(Collected data)
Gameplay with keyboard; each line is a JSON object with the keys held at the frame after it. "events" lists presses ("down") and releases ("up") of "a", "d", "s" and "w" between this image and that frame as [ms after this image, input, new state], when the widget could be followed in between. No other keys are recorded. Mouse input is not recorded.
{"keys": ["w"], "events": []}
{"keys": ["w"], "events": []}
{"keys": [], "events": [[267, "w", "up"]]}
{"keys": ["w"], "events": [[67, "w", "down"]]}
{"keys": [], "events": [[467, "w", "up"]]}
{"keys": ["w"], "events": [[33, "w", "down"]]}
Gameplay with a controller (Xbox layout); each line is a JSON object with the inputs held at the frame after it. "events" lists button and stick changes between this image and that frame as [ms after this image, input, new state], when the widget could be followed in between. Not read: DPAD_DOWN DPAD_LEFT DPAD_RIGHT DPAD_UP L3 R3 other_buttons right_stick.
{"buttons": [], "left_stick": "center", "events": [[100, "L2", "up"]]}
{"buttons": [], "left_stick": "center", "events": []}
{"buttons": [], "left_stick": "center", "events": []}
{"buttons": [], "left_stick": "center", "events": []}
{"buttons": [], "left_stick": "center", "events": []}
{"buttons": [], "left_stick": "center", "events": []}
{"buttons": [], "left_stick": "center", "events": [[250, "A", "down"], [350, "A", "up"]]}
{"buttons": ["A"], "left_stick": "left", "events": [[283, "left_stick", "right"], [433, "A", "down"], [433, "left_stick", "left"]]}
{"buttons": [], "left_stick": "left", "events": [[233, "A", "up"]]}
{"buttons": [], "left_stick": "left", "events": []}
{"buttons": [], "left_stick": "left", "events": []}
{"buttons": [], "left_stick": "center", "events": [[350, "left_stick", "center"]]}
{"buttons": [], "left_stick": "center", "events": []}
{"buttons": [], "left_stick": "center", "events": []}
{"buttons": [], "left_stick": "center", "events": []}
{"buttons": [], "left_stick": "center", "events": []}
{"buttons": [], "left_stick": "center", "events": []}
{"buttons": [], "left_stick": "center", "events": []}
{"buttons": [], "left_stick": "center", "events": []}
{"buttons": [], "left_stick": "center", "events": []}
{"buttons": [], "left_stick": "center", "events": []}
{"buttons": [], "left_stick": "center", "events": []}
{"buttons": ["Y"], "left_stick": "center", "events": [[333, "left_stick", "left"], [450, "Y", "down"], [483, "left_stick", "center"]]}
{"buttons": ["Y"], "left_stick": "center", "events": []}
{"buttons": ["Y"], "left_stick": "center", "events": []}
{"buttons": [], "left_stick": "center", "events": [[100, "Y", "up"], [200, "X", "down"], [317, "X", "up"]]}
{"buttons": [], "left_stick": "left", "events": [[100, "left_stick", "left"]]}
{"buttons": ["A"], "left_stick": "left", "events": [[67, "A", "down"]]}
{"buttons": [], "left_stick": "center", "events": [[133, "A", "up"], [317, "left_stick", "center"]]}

- [Task]: Your answer should be the data above, retyped exactly.

- [Reply to the task]:
Gameplay with keyboard; each line is a JSON object with the keys held at the frame after it. "events" lists presses ("down") and releases ("up") of "a", "d", "s" and "w" between this image and that frame as [ms after this image, input, new state], when the widget could be followed in between. No other keys are recorded. Mouse input is not recorded.
{"keys": ["w"], "events": []}
{"keys": ["w"], "events": []}
{"keys": [], "events": [[267, "w", "up"]]}
{"keys": ["w"], "events": [[67, "w", "down"]]}
{"keys": [], "events": [[467, "w", "up"]]}
{"keys": ["w"], "events": [[33, "w", "down"]]}
Gameplay with a controller (Xbox layout); each line is a JSON object with the inputs held at the frame after it. "events" lists button and stick changes between this image and that frame as [ms after this image, input, new state], when the widget could be followed in between. Not read: DPAD_DOWN DPAD_LEFT DPAD_RIGHT DPAD_UP L3 R3 other_buttons right_stick.
{"buttons": [], "left_stick": "center", "events": [[100, "L2", "up"]]}
{"buttons": [], "left_stick": "center", "events": []}
{"buttons": [], "left_stick": "center", "events": []}
{"buttons": [], "left_stick": "center", "events": []}
{"buttons": [], "left_stick": "center", "events": []}
{"buttons": [], "left_stick": "center", "events": []}
{"buttons": [], "left_stick": "center", "events": [[250, "A", "down"], [350, "A", "up"]]}
{"buttons": ["A"], "left_stick": "left", "events": [[283, "left_stick", "right"], [433, "A", "down"], [433, "left_stick", "left"]]}
{"buttons": [], "left_stick": "left", "events": [[233, "A", "up"]]}
{"buttons": [], "left_stick": "left", "events": []}
{"buttons": [], "left_stick": "left", "events": []}
{"buttons": [], "left_stick": "center", "events": [[350, "left_stick", "center"]]}
{"buttons": [], "left_stick": "center", "events": []}
{"buttons": [], "left_stick": "center", "events": []}
{"buttons": [], "left_stick": "center", "events": []}
{"buttons": [], "left_stick": "center", "events": []}
{"buttons": [], "left_stick": "center", "events": []}
{"buttons": [], "left_stick": "center", "events": []}
{"buttons": [], "left_stick": "center", "events": []}
{"buttons": [], "left_stick": "center", "events": []}
{"buttons": [], "left_stick": "center", "events": []}
{"buttons": [], "left_stick": "center", "events": []}
{"buttons": ["Y"], "left_stick": "center", "events": [[333, "left_stick", "left"], [450, "Y", "down"], [483, "left_stick", "center"]]}
{"buttons": ["Y"], "left_stick": "center", "events": []}
{"buttons": ["Y"], "left_stick": "center", "events": []}
{"buttons": [], "left_stick": "center", "events": [[100, "Y", "up"], [200, "X", "down"], [317, "X", "up"]]}
{"buttons": [], "left_stick": "left", "events": [[100, "left_stick", "left"]]}
{"buttons": ["A"], "left_stick": "left", "events": [[67, "A", "down"]]}
{"buttons": [], "left_stick": "center", "events": [[133, "A", "up"], [317, "left_stick", "center"]]}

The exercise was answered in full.